__ASSIGNED TASK__
Write out, from the entries below, exactly the lines that run between the lines holding "8: (923, 193, 6.50)" and "37: (289, 346, 5.04)", inclusive, and stop there.
+ + + + +
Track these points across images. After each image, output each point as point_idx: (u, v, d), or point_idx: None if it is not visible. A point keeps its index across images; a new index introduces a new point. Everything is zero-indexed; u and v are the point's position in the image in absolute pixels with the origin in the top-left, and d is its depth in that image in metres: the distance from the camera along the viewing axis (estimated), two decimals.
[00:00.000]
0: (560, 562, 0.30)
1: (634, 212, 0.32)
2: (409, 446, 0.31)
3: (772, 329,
+ + + + +
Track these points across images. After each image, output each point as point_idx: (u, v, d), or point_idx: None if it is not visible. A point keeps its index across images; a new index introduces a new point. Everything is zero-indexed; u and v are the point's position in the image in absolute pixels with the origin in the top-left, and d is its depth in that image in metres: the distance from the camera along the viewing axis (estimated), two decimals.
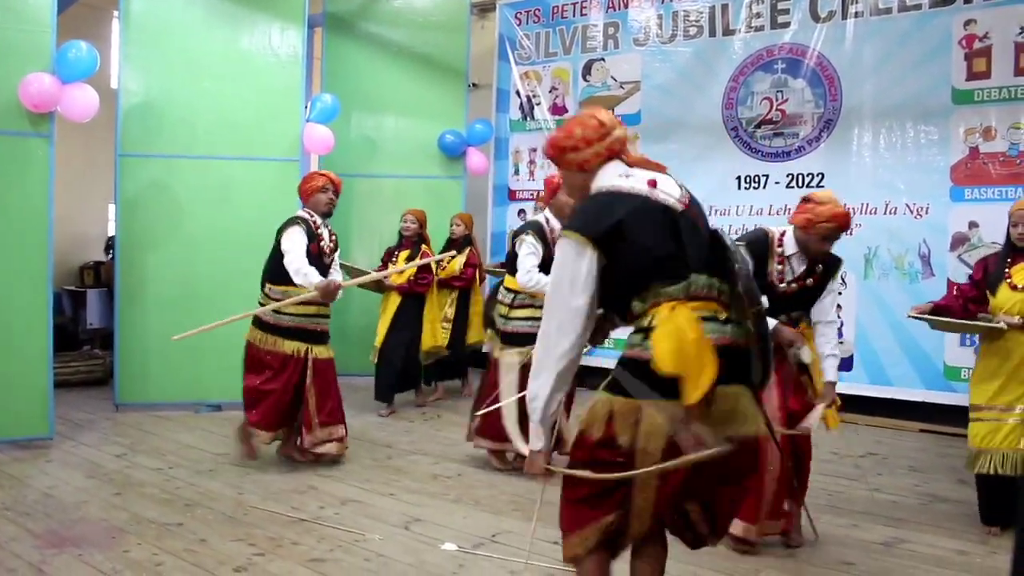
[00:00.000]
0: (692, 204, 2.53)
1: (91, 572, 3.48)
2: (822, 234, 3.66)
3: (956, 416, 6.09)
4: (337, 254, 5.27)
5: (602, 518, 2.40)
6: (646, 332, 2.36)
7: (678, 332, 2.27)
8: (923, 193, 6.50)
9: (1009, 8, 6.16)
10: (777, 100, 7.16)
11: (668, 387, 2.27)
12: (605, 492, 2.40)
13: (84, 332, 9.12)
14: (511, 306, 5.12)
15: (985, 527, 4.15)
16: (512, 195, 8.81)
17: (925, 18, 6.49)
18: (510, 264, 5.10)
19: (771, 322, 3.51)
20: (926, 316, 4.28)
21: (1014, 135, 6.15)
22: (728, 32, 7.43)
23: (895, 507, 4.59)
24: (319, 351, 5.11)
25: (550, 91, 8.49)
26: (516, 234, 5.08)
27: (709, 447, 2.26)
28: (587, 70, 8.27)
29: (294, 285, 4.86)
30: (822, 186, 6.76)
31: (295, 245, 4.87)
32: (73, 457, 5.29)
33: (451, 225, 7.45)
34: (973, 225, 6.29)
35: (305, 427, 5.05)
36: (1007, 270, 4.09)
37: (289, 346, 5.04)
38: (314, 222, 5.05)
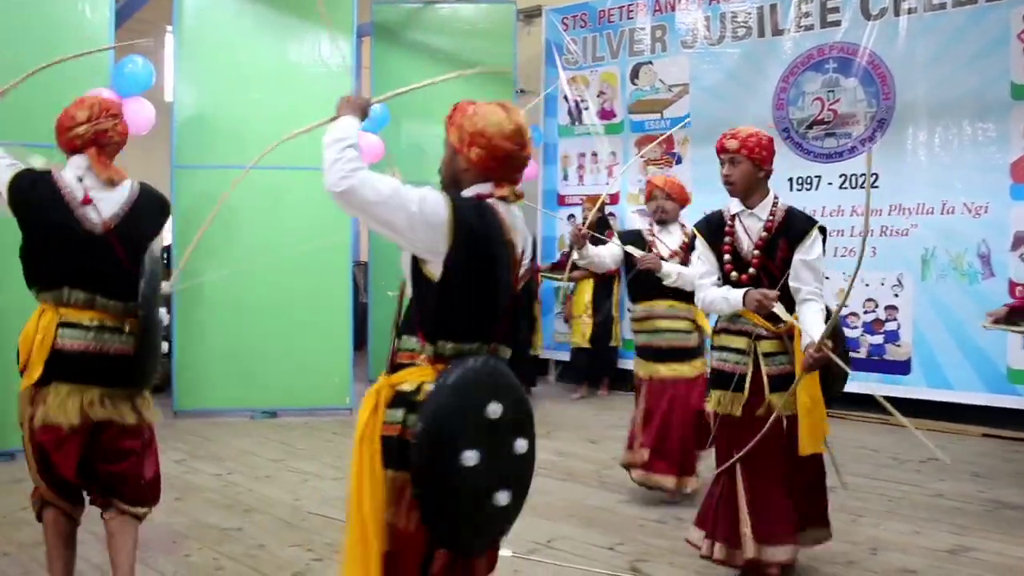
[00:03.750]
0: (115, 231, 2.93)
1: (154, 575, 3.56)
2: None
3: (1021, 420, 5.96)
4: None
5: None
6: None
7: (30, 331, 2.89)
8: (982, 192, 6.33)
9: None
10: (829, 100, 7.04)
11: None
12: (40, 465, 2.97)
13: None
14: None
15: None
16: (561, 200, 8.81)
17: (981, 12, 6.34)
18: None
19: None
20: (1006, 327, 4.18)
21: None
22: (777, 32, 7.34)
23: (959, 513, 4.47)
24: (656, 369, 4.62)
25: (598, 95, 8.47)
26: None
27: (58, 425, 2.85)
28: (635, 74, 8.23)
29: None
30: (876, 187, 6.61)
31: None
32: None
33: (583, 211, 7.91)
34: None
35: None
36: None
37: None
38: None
+ + + + +
__OUTPUT OF THE TASK__
8: (923, 193, 6.50)
9: (1009, 8, 6.16)
10: (777, 100, 7.16)
11: (668, 387, 2.27)
12: (605, 492, 2.40)
13: (84, 332, 9.12)
14: (511, 306, 5.12)
15: (985, 527, 4.15)
16: (512, 195, 8.81)
17: (925, 18, 6.49)
18: (510, 264, 5.10)
19: (771, 322, 3.51)
20: (926, 316, 4.28)
21: (1014, 135, 6.15)
22: (728, 32, 7.43)
23: (895, 507, 4.59)
24: (319, 351, 5.11)
25: (550, 91, 8.49)
26: (516, 234, 5.08)
27: (709, 447, 2.26)
28: (587, 70, 8.27)
29: (294, 285, 4.86)
30: (822, 186, 6.76)
31: (295, 245, 4.87)
32: (73, 457, 5.29)
33: (451, 225, 7.45)
34: (973, 225, 6.29)
35: (305, 427, 5.05)
36: (1007, 270, 4.09)
37: (289, 346, 5.04)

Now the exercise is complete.